Community Corner

Remembering the Oak Hill Bus Crash 15 Years Later

The community gathered Wednesday night to mourn the four middle schoolers killed in the tragic accident in 2001.

NEWTON, MA - As it has every April 27 for the past 15 years, the Newton community converged on the memorial at Oak Hill Middle School to remember Greg Chan, Steve Glidden, Melissa Leung and Kayla Rosenberg.

In 2001 the four Oak Hill middle schoolers were among 42 students and six adult chaperones traveling through Canada on a school music trip when their tour bus swerved off the road in Sussex, New Brunswick, flipping over several times before landing on its side in a ditch.

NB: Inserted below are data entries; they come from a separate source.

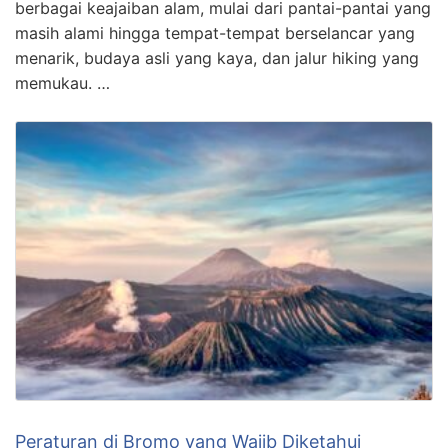
berbagai keajaiban alam, mulai dari pantai-pantai yang
masih alami hingga tempat-tempat berselancar yang
menarik, budaya asli yang kaya, dan jalur hiking yang
memukau. …
Peraturan di Bromo yang Wajib Diketahui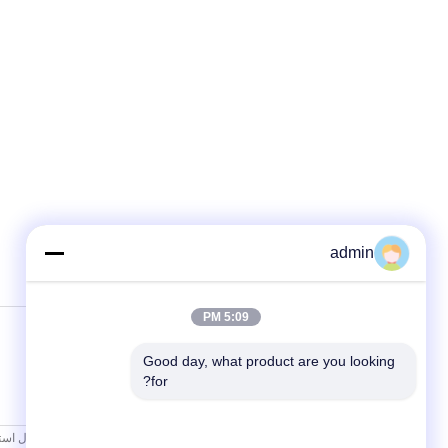
admin
5:09 PM
Good day, what product are you looking 
for?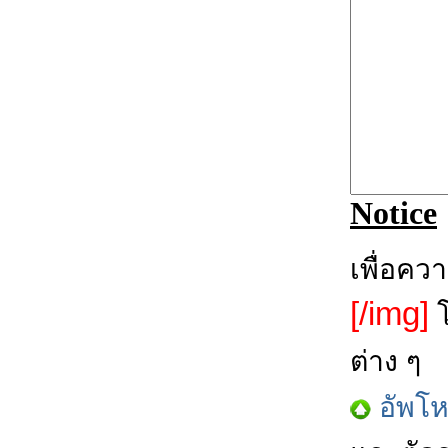
Notice
เพื่อคว
[/img]
โ
ต่าง ๆ
อัพโ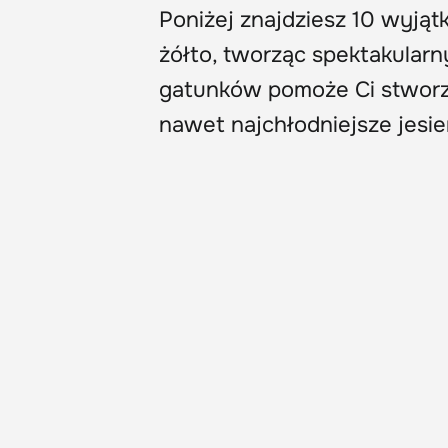
Poniżej znajdziesz 10 wyjątk
żółto, tworząc spektakularn
gatunków pomoże Ci stworzy
nawet najchłodniejsze jesie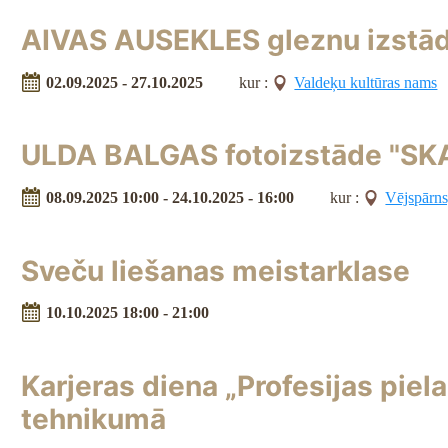
AIVAS AUSEKLES gleznu izstā
02.09.2025 - 27.10.2025
kur :
Valdeķu kultūras nams
ULDA BALGAS fotoizstāde "S
08.09.2025 10:00 - 24.10.2025 - 16:00
kur :
Vējspārns,
Sveču liešanas meistarklase
10.10.2025 18:00 - 21:00
Karjeras diena „Profesijas pie
tehnikumā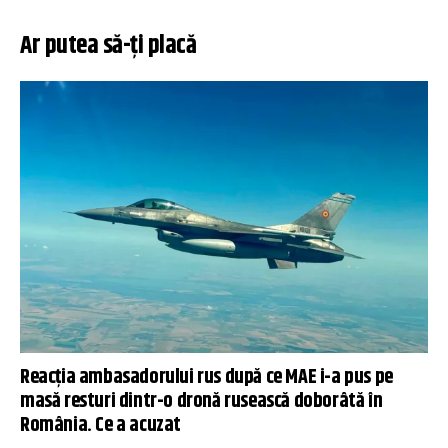
Ar putea să-ți placă
Reacția ambasadorului rus după ce MAE i-a pus pe
masă resturi dintr-o dronă rusească doborâtă în
România. Ce a acuzat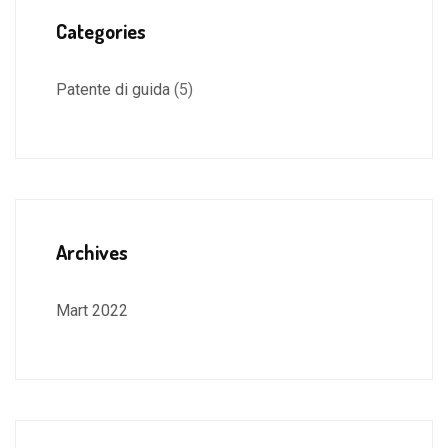
Categories
Patente di guida
(5)
Archives
Mart 2022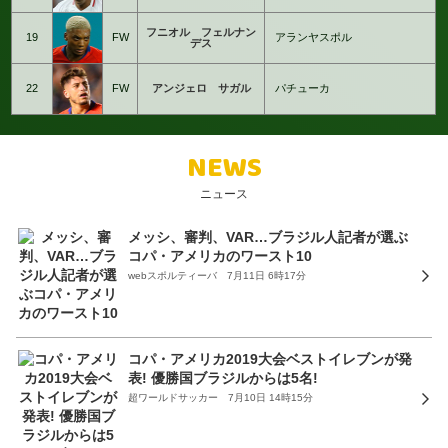
フニオル フェルナン
19
FW
アランヤスポル
デス
22
FW
アンジェロ サガル
パチューカ
NEWS
ニュース
メッシ、審判、VAR…ブラジル人記者が選ぶ
コパ・アメリカのワースト10
webスポルティーバ 7月11日 6時17分
コパ・アメリカ2019大会ベストイレブンが発
表! 優勝国ブラジルからは5名!
超ワールドサッカー 7月10日 14時15分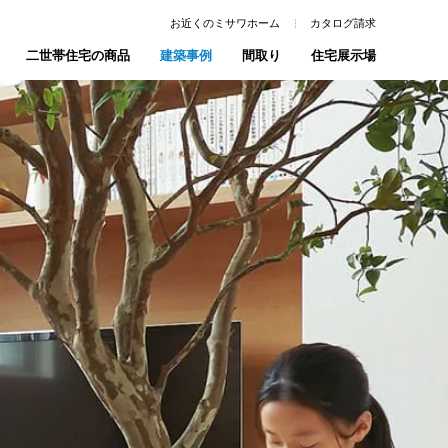
お近くのミサワホーム
カタログ請求
二世帯住宅の商品
建築事例
間取り
住宅展示場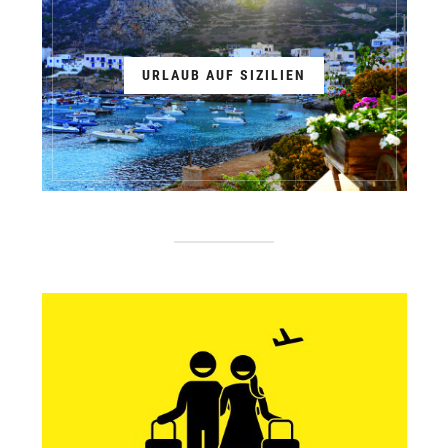
URLAUB AUF SIZILIEN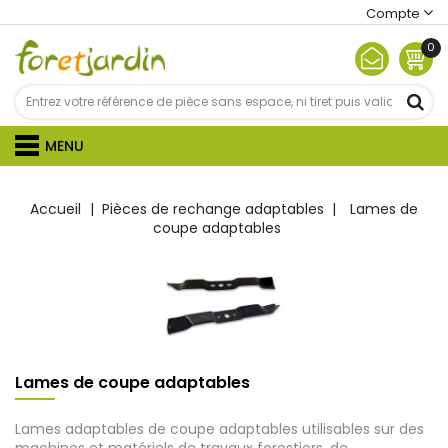
Compte
0
MENU
Accueil
Pièces de rechange adaptables
Lames de
coupe adaptables
Lames de coupe adaptables
Lames adaptables de coupe adaptables utilisables sur des
machines et matériels de travaux forestiers, de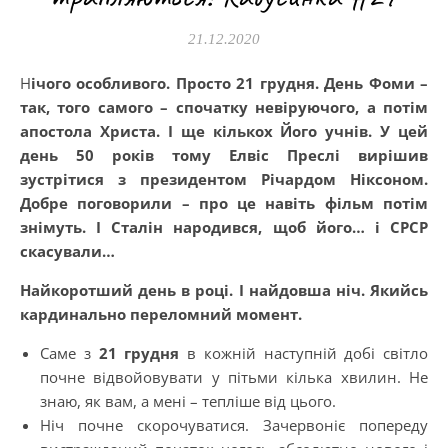
21.12.2020
Нічого особливого. Просто 21 грудня. День Фоми –
так, того самого – спочатку невіруючого, а потім
апостола Христа. І ще кількох Його учнів. У цей
день 50 років тому Елвіс Преслі вирішив
зустрітися з президентом Річардом Ніксоном.
Добре поговорили – про це навіть фільм потім
знімуть. І Сталін народився, щоб його… і СРСР
скасували…
Найкоротший день в році. І найдовша ніч. Якийсь
кардинально переломний момент.
Саме з
21 грудня
в кожній наступній добі світло
почне відвойовувати у пітьми кілька хвилин. Не
знаю, як вам, а мені – тепліше від цього.
Ніч почне скорочуватися. Зачервоніє попереду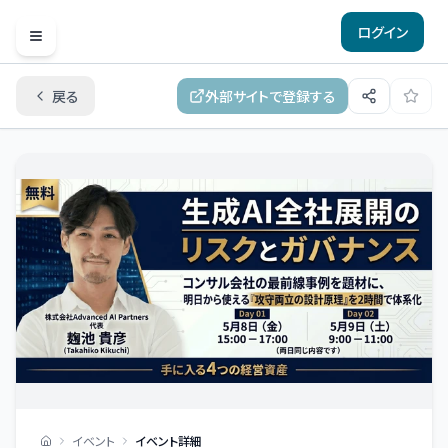
ログイン
Open menu
戻る
外部サイトで登録する
イベント
イベント詳細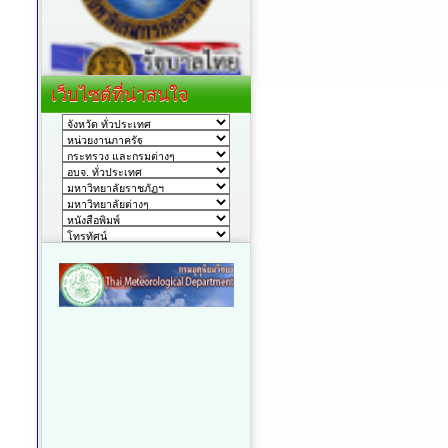
เว็บไซต์ที่น่าสนใจ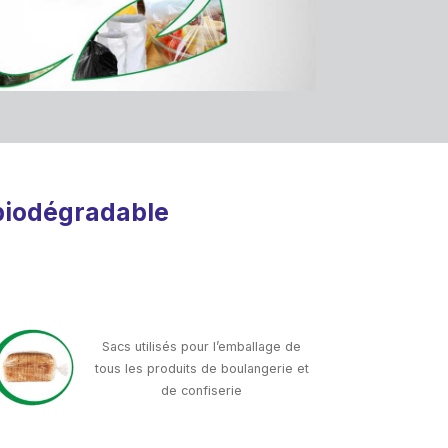
 biodégradable
Sacs utilisés pour l’emballage de
tous les produits de boulangerie et
de confiserie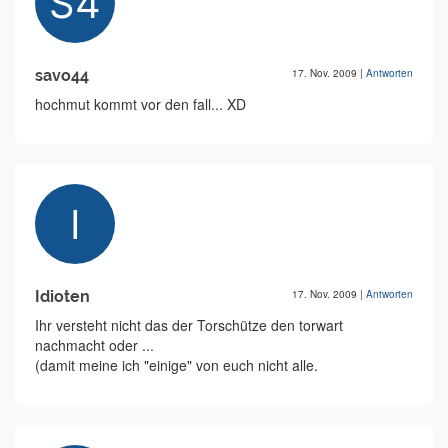
savo44
17. Nov. 2009
|
Antworten
hochmut kommt vor den fall... XD
Idioten
17. Nov. 2009
|
Antworten
Ihr versteht nicht das der Torschütze den torwart
nachmacht oder ...
(damit meine ich "einige" von euch nicht alle.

Fifteen years later the anniversary of the crash still dredges up painful memories - not just for the victims' families, or their friends, who are now in their late 20s, but for the community as a whole.

Thomas Farragher, who covered the tragedy 15 years ago, reconnected with Kayla Rosenberg's mother in a beautifully written piece in the Boston Globe earlier this month.

I asked Donna Rosenberg if she has allowed herself to imagine Kayla as a young woman. She would have turned 28 years old on Wednesday.

When she thinks of Kayla, what does she see? “I see all the things that she did — that she crammed into her short life. I see how kind she was to others.’’

When I interviewed Donna Rosenberg in 2001, she told me something that’s never left me. Within hours after the crash, 50 of Kayla’s friends arrived at the Rosenberg home to offer comfort. Kayla’s mom had a request. She wanted to take their picture. She wanted to remember them. And she wanted them to remember Kayla.

Click here to read Farragher's full story in the Boston Globe.

And Tom Mountain, a 30-year resident of Newton, wrote a moving piece in the TAB Wednesday about the nagging questions that still remain about the crash a decade and a half later.

Referring to Oak Hill administrators, Mountain wrote,

It’s reasonable to assume that they have at times been afflicted by that most cursed phrase in the English language, “What if?”

What if they had never authorized the Oak Hill Band to go to Canada in the first place? Wasn’t it too far, too time consuming, too complicated to go from one country to another? Wasn’t there another way for the children to get to Canada?

Mountain concluded his story by remarking on the circumstances surrounding the crash; he questioned how a bus driving on a dry road, when the weather was clear and no other vehicles or animals were in sight, could suddenly veer off the road.

"What we do know is that four Newton children died, and over 30 more were injured, in a bus crash that was entirely avoidable," Mountain writes at the conclusion of his story. "And what we also know is that four families, along with the now adult child-survivors of the crash, are still grieving some 15 years later."

Read Mountain's full story in the Newton TAB here.

The annual memorial service was held at 6 p.m. Wednesday night.